Transcontinental Realty Investors, Inc. Reports Third Quarter 2016 Results

Transcontinental Realty Investors, Inc. (NYSE: TCI), a Dallas-based real estate investment company, reported results of operations for the third quarter ended September 30, 2016. TCI announced today that the Company reported net loss applicable to common shares of approximately $4.8 million, or $0.55 per diluted earnings per share, for the three months ended September 30, 2016, as compared to a net loss applicable to common shares of $6.8 million, or $0.79 per diluted earnings per share for the same period ended 2015.

"The Company believes there is no reason to adjust our strategic posture of maintaining a strong focus on our multi-family portfolio. We will also continue to solidify the portfolio and pay close attention to all operational details, while at the same time maintaining our commitment to creating value. We believe our third quarter 2016 operating results, combined with our recent acquisitions, demonstrates yet another quarter of stabilized performance for the Company. We believe the portfolio is well positioned to deliver solid financial returns for the remainder of 2016," said Danny Moos, the Company's Chief Executive Officer and President. "We are pleased that we are seeing continued improvements in our operations from these endeavors and will continue to adapt to market challenges with an eye on both near term economic challenges and long-term prospects as the real estate market improves."
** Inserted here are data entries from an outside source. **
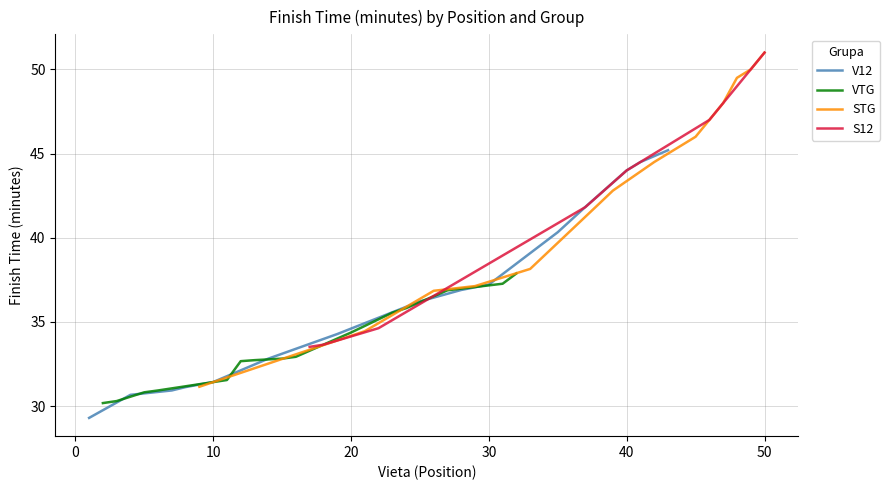

What is the minimum value for V12?

29.3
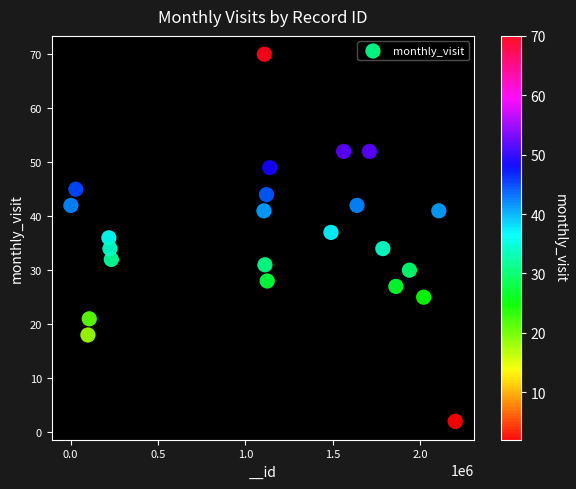

What is the range of X values (max minus min)?

2196979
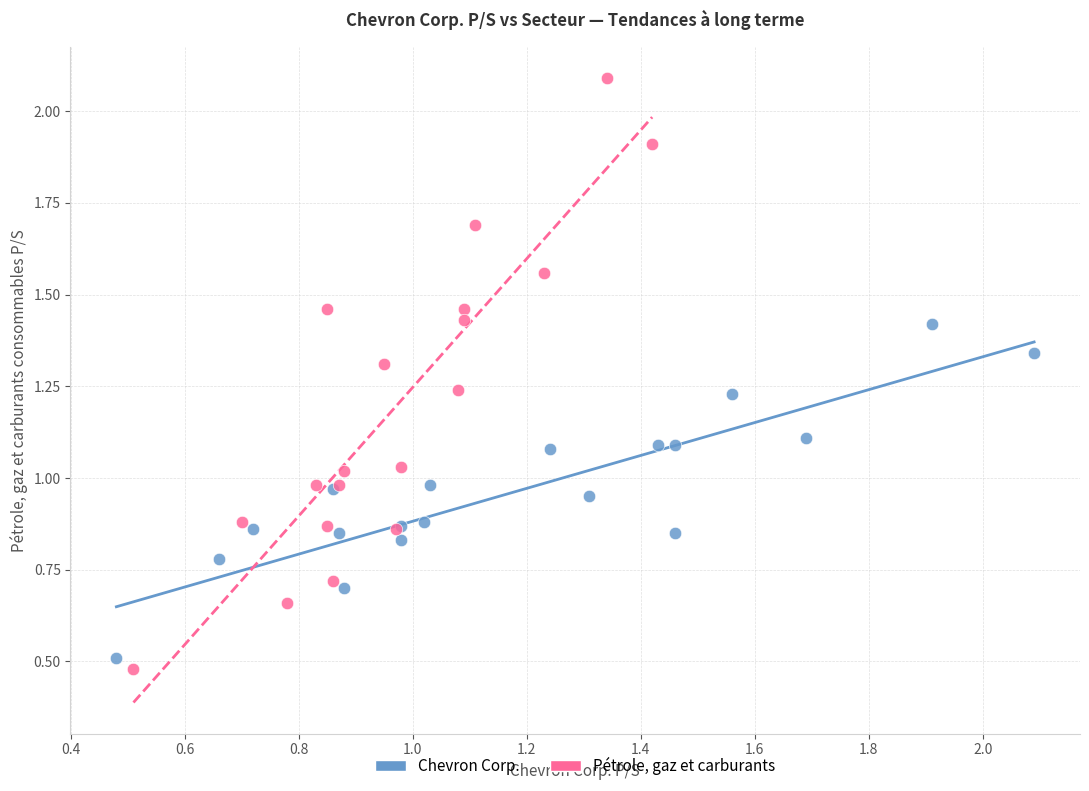

Which series has the largest Y range (max minus min)?

Pétrole, gaz et carburants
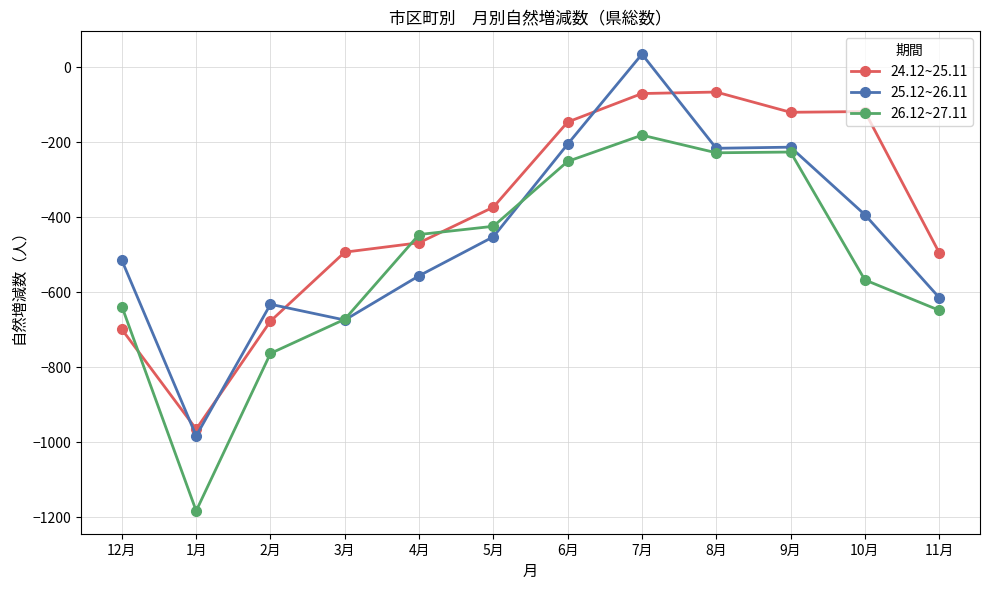

True or false: 24.12~25.11 and 25.12~26.11 cross at least once.

True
Rental and other property revenues were $29.8 million for the three months ended September 30, 2016. This represents an increase of $2.2 million compared to the prior period revenues of $27.5 million. The change by segment is an increase in the apartment portfolio of approximately $2.7 million and a decrease in the commercial portfolio of $0.5 million. During the three months ended September 30, 2016, we recorded $2.1 million rental revenue for five apartment communities purchased since September 30, 2015 and had a decrease in rental revenue of $0.4 million for one apartment community sold since September 30, 2015, for a net increase of $1.7 million. The $0.5 million decrease in revenues for the commercial portfolio was primarily due to a decrease of $0.4 million in revenues for the Mahogany Run Golf Course in the third quarter of 2016 as compared to the third quarter of 2015.